Movements of live cells impose additional requirements for rapid imaging. To test whether adaptive HPICM is fast enough to visualise live complex cellular structures, we examined live hippocampal neurons (Fig. 3a, Supplementary Fig. 2 online), which represent an unmet challenge for any scanning probe microscopy because of the complex three dimensional shapes that are formed by axons and dendrites. HPICM revealed structures that resembled synaptic boutons (Fig. 3b, c) as well as very fine (down to 50-60 nm in diameter) processes, tentatively identified as axons (Fig. 3b,c). We labelled this specimen with FM1-43, an activity-dependent marker of synaptic vesicles (see Supplementary Methods online), and recorded the topography and the FM1-43 fluorescence of the same sample. Whenever we observed a fluorescent signal, we were also able to identify varicosities in our images (Fig. 3d-g and Supplementary Fig. 3a-c online). The size and shape of these varicosities is consistent with the geometry expected of synaptic boutons. It is thus clear that the speed of adaptive HPICM is sufficient to generate a “snapshot” of axons, dendrites and boutons in these complex live networks in spite of relatively slow (on a time scale of tens of minutes) re-arrangement and migration of the cells that do occur in this preparation. Faster dynamics can be followed by imaging of a smaller area and/or decreasing the resolution. Further developments should improve the temporal resolution of HPICM (see Supplementary Methods online).

Figure 3.

HPICM images of live hippocampal neurons. (a) An image of a large area of the neural network. (b) Potential synaptic boutons (arrows). (c) A higher resolution image of the dotted region in (b) with another possible bouton. The process with a diameter of 50 nm, marked by a fine arrow in c, is likely to be an axon. HPICM (d) and fluorescence (e) images of the same neuronal network area that has been stained with a live marker of synaptic activity, FM1-43. (f) A high resolution image of the dotted area in the top right corner of (d). Potential synaptic boutons are circled in red or marked with a large arrow. Fine processes, probably axons, are marked by thin arrows. (g) A high resolution image of the dotted area in the bottom left-hand corner of (d). Scale bars: a 10 μm; b 1 μm; c 500 nm.; d & e 5 μm; f & g 2 μm.
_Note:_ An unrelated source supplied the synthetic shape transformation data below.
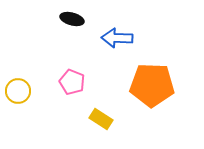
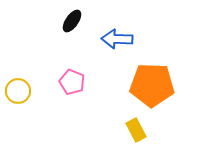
black ellipse: moved 2 px down; rotated 70 degrees counterclockwise
blue arrow: moved 1 px down
yellow rectangle: moved 35 px right, 11 px down; rotated 30 degrees clockwise
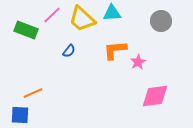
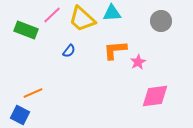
blue square: rotated 24 degrees clockwise
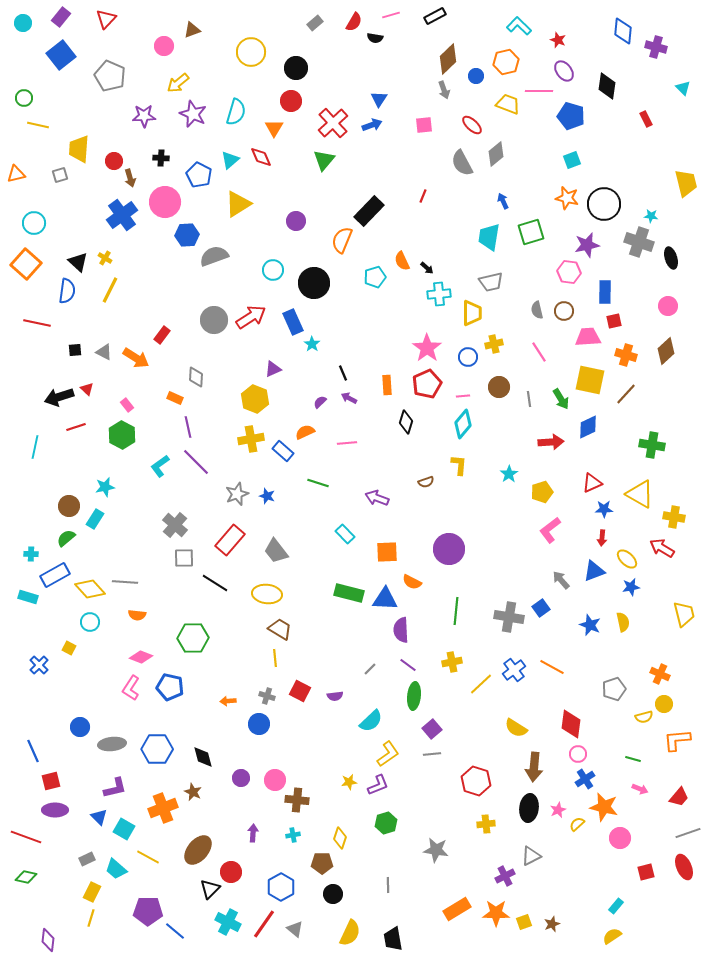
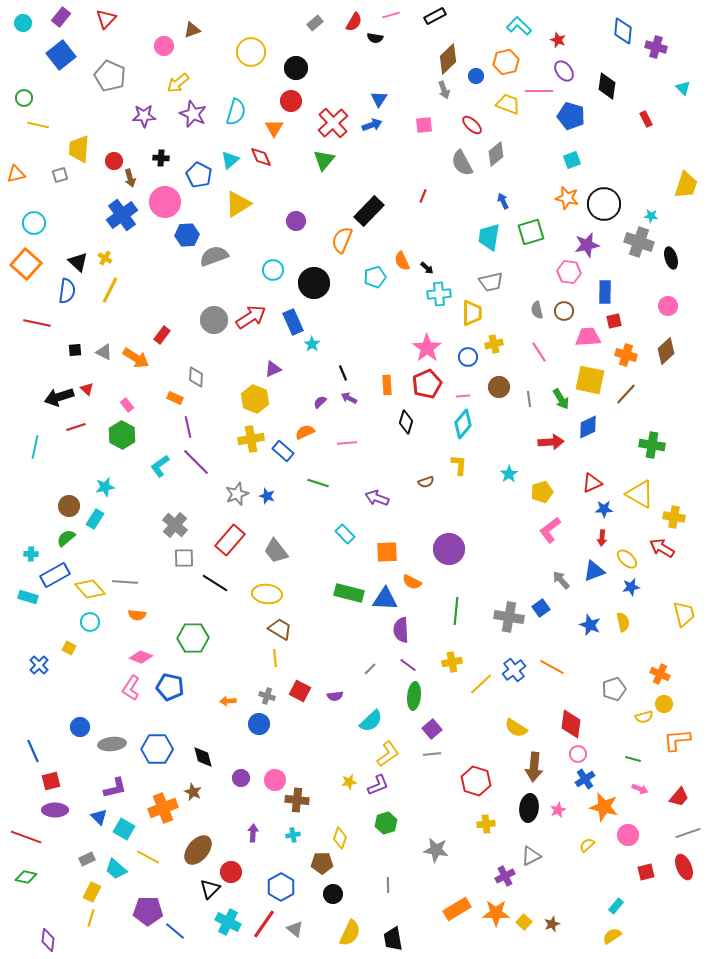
yellow trapezoid at (686, 183): moved 2 px down; rotated 32 degrees clockwise
yellow semicircle at (577, 824): moved 10 px right, 21 px down
pink circle at (620, 838): moved 8 px right, 3 px up
yellow square at (524, 922): rotated 28 degrees counterclockwise
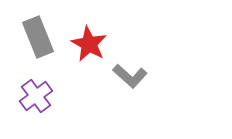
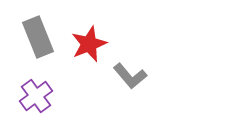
red star: rotated 21 degrees clockwise
gray L-shape: rotated 8 degrees clockwise
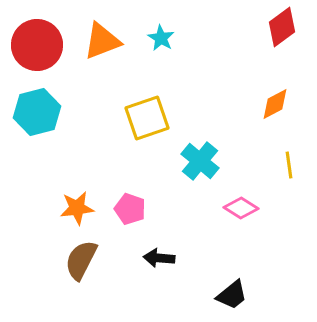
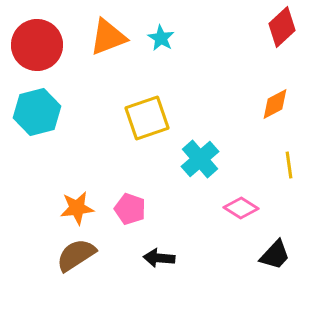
red diamond: rotated 6 degrees counterclockwise
orange triangle: moved 6 px right, 4 px up
cyan cross: moved 2 px up; rotated 9 degrees clockwise
brown semicircle: moved 5 px left, 5 px up; rotated 30 degrees clockwise
black trapezoid: moved 43 px right, 40 px up; rotated 8 degrees counterclockwise
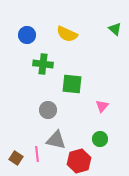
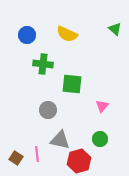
gray triangle: moved 4 px right
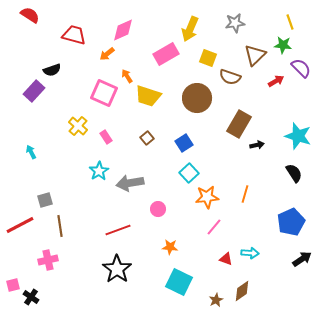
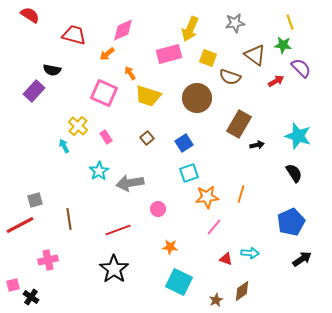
pink rectangle at (166, 54): moved 3 px right; rotated 15 degrees clockwise
brown triangle at (255, 55): rotated 40 degrees counterclockwise
black semicircle at (52, 70): rotated 30 degrees clockwise
orange arrow at (127, 76): moved 3 px right, 3 px up
cyan arrow at (31, 152): moved 33 px right, 6 px up
cyan square at (189, 173): rotated 24 degrees clockwise
orange line at (245, 194): moved 4 px left
gray square at (45, 200): moved 10 px left
brown line at (60, 226): moved 9 px right, 7 px up
black star at (117, 269): moved 3 px left
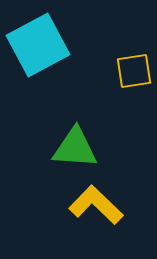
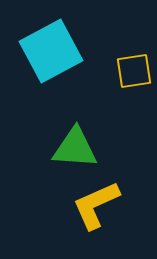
cyan square: moved 13 px right, 6 px down
yellow L-shape: rotated 68 degrees counterclockwise
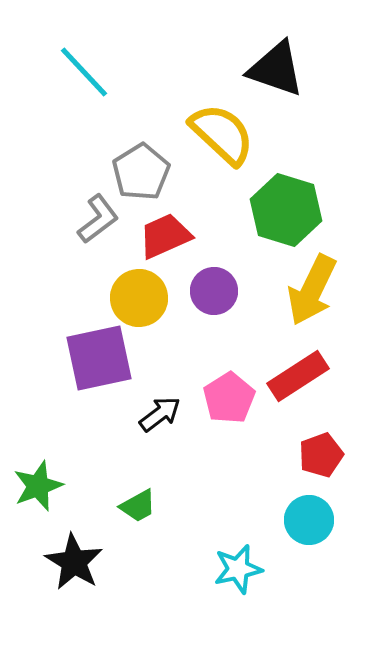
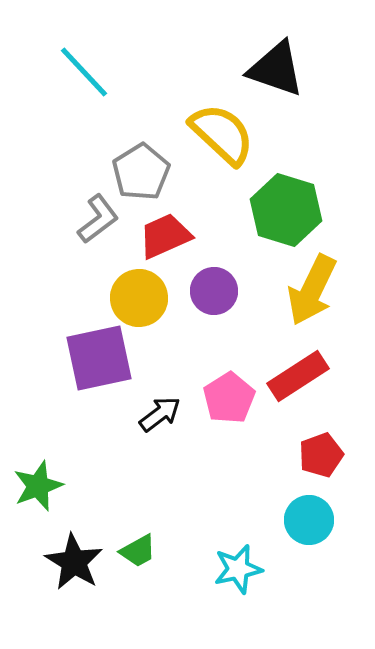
green trapezoid: moved 45 px down
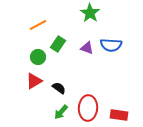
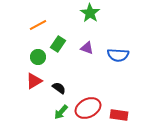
blue semicircle: moved 7 px right, 10 px down
red ellipse: rotated 60 degrees clockwise
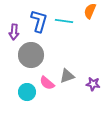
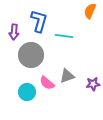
cyan line: moved 15 px down
purple star: rotated 16 degrees counterclockwise
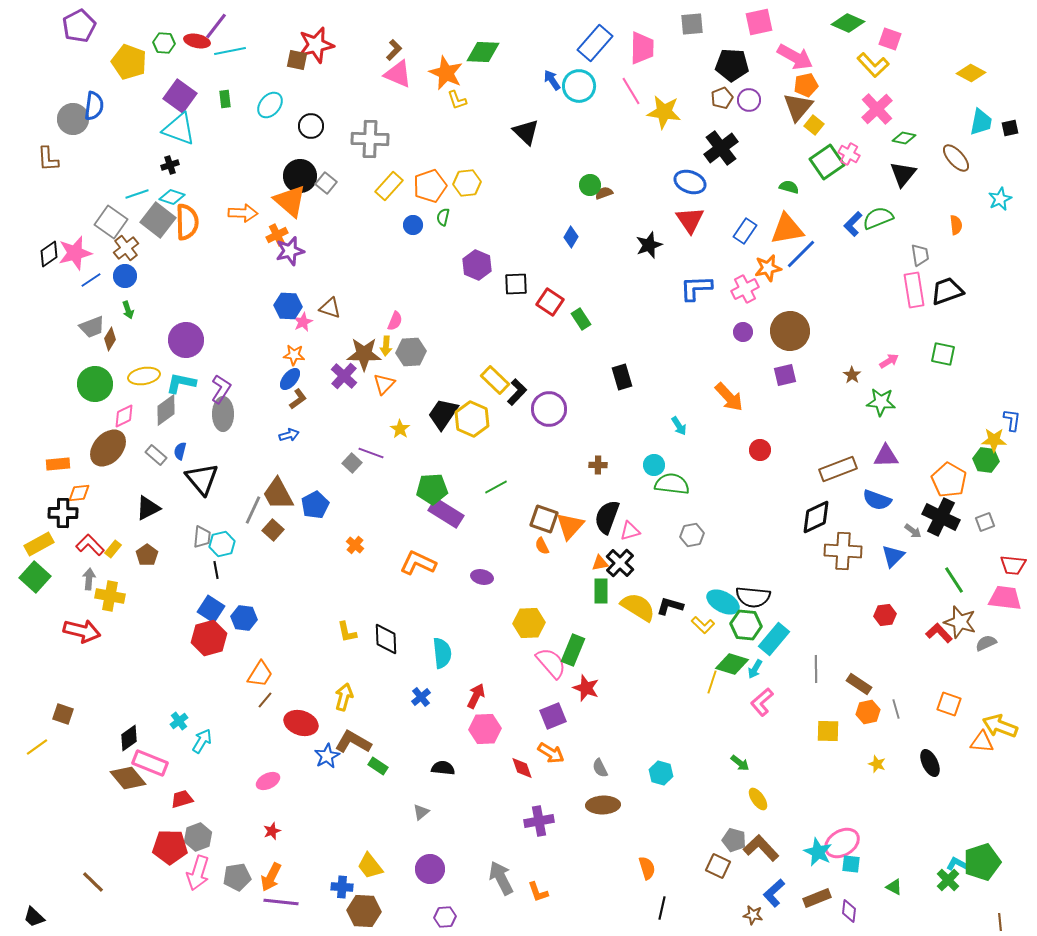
HPICM is conceptually similar to “force mapping” in AFM¹⁰ or “picking mode” in SECM¹¹. However, “force mapping” AFM still operates by detecting a deflection of a cantilever, which implies a mechanical force applied to a cell. External force is not acceptable in most physiologically relevant experiments with soft and often mechanosensitive live eukaryotic cells. The picking mode SECM does not involve physical interaction between the probe and sample, but the relatively large insulation of SECM nanoelectrode¹² and its larger resistance, compared to SICM nanopipette of the same effective diameter, make a topographic nanoscale imaging of convoluted cell surfaces with SECM very challenging and yet unresolved task.

The ability of HPICM to image complex biological samples at a nanoscale resolution can be combined with fluorescent imaging¹³ and/or other functional tests, such as local activation of individual receptors (ion channels)¹⁴ or single-channel patch-clamp recordings¹⁵. Thus, our novel imaging technique should enable structure-function studies to be performed at the surface of complex living cells with nanometre precision.